8 March 2021

NOTE FROM NORM: Still Not Too Late To Be Bipartisan

President Joe Biden’s commitment to find bipartisan compromise to pass an economic stimulus bill to help Americans most negatively impacted by the global pandemic found its way to failure the same way Barack Obama’s commitment to find bipartisan compromise on health care reform failed:  Capitulation to the extreme left of the Democratic Party.

Certainly, much will be made of Senator Joe Manchin’s valiant efforts to bring some modicum of commonsense to the recently passed $1.9 trillion bag of goodies packed with treats to the party’s “progressive” squeaky wheels.

Increasingly left out of his party’s rapidly ascending tilt further left one wonders at what point Manchin, along with others in the Democratic Caucus, including Senator Kyrsten Sinema, will realize that their political home is on the other side of the aisle.

But Biden’s broken promise to harness bipartisanship in his first major piece of legislation does not mean there will not be, or should not be, an opportunity to find bipartisan cooperation in other areas.

In foreign affairs, for example, there ought to be a way for Democrats and Republicans to work together to confront the growing threat of China, Russia, North Korea, Iran, and other belligerent nations.  The hallmark of bipartisanship in America for decades lay in our belief that American political and policy cohesion was bedrock once we left our shores and arrived on the shores of foreign lands.

On the minimum wage, there is already an opportunity given the leadership of Republican Senator Mitt Romney and others in the caucus to work with Democrats to pass a meaningful, impactful, and responsible increase that benefits workers but does not cripple small businesses.

Whether the President buckles to the extremism of Bernie Sanders and his counterparts in the United States House on this issue remains to be seen.  If he does, and Democrats insist on pounding through a minimum wage increase that is not supportable by simple economic theory not only will we see thousands of small businesses wither and die on the vine, but so too will the millions of jobs they create each year in our country.

Elections have consequences and America is seeing firsthand the consequences of a federal government controlled solely by the one party, one ideology caucus of the Democratic Party.

There will be higher taxes, increased regulation, further erosion of commonsense policies that balance environmental protection with economic necessity, and an unstoppable appetite to reengineer American society at virtually every level even if the American people reject many of these initiatives.

From weakening basic protections at the polling booth to opening the doors to immigration without a plan in place to manage it before it becomes uncontrollable, the Biden Administration has made it clear that ideology and virtue signaling is at the core of its governing philosophy.

As a former Mayor, and during my time in the United States Senate, I worked hard to make bipartisanship one of the key tenets of my governing philosophy.  On many issues I found that Democrats and Republicans, Liberals and Conservatives, could work together to find common ground.

One such issue was infrastructure.  The relatively boring, but existentially critical component part to our economy, is something that the President and Democrats and Republicans should be able to find common ground.

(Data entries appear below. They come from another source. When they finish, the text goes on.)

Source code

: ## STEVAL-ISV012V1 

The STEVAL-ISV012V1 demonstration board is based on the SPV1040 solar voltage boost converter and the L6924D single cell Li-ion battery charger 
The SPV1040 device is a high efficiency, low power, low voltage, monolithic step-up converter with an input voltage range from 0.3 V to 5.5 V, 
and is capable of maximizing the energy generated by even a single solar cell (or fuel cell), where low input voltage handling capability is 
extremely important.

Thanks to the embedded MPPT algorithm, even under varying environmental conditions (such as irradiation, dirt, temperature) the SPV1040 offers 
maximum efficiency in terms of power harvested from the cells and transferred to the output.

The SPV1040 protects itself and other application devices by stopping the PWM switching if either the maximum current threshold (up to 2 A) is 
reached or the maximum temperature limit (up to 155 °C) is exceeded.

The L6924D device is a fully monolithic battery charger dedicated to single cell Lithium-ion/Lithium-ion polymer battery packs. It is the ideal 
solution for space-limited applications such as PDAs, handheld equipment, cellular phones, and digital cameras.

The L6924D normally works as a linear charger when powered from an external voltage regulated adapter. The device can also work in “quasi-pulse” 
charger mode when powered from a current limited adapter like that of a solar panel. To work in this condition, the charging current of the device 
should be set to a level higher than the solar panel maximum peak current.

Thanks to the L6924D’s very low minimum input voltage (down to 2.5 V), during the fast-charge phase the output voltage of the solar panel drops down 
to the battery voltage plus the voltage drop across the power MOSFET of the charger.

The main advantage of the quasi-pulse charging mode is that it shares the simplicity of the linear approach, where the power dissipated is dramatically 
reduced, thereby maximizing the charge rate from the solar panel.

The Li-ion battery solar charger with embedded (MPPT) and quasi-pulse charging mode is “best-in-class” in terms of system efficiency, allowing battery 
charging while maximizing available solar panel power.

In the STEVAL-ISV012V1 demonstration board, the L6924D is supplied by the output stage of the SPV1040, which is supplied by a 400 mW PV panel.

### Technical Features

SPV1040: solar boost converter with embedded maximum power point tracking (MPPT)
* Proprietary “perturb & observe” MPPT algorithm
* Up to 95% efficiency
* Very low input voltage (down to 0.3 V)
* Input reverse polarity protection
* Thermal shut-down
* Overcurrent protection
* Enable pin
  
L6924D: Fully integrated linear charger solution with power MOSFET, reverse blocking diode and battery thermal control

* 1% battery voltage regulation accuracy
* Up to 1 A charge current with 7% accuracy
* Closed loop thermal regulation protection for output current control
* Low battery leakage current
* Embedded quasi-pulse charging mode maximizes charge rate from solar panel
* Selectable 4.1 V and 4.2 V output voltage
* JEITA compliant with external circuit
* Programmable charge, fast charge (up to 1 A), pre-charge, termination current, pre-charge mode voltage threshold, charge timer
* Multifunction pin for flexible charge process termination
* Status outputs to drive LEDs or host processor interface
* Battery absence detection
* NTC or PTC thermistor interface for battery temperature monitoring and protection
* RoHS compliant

That is, unless the President insists, as those in his party demand, in turning any infrastructure bill into a poorly disguised effort to sneak a “Green New Deal” past the American people.

In their 2021 Report Card for America’s Infrastructure the American Society of Civil Engineers gave our nation’s infrastructure a C-.

As bad as that may sound it is up from the D+ the organization gave the country in 2017.

The need to repair our roads, bridges and to make investment in our power grids, water supply systems, and a variety of other transportation related structures such as locks and dams and communication infrastructure like broadband is obvious to anybody who uses any of them for any purpose.

But the Democratic approach to infrastructure in the Obama Administration was to pass so-called “shovel ready” projects that were rarely ready and only slightly required a shovel.

At a June 13, 2011 meeting with the President’s Council on Jobs and Competitiveness about his $50 billion infrastructure boondoggle, President Obama said, “Shovel-ready wasn’t as…uh…shovel-ready as we thought.”

The President’s opportunity to reverse the single party governing strategy his $1.9 billion “stimulus” package needed to pass is still possible.

However, if the President and his allies insist on making any infrastructure proposal another platform for societal reengineering and weakening the nation’s economic system to further the socialist aims of far too many in his party, he will not just fail in his efforts, he will fail the country.

Infrastructure gives him a chance to work across the aisle with Republicans to construct an impressive and impactful plan that will invest in our ailing national infrastructure, create real, high-paying, and sustainable jobs for the future, and keep our economy the biggest and strongest anywhere in the world.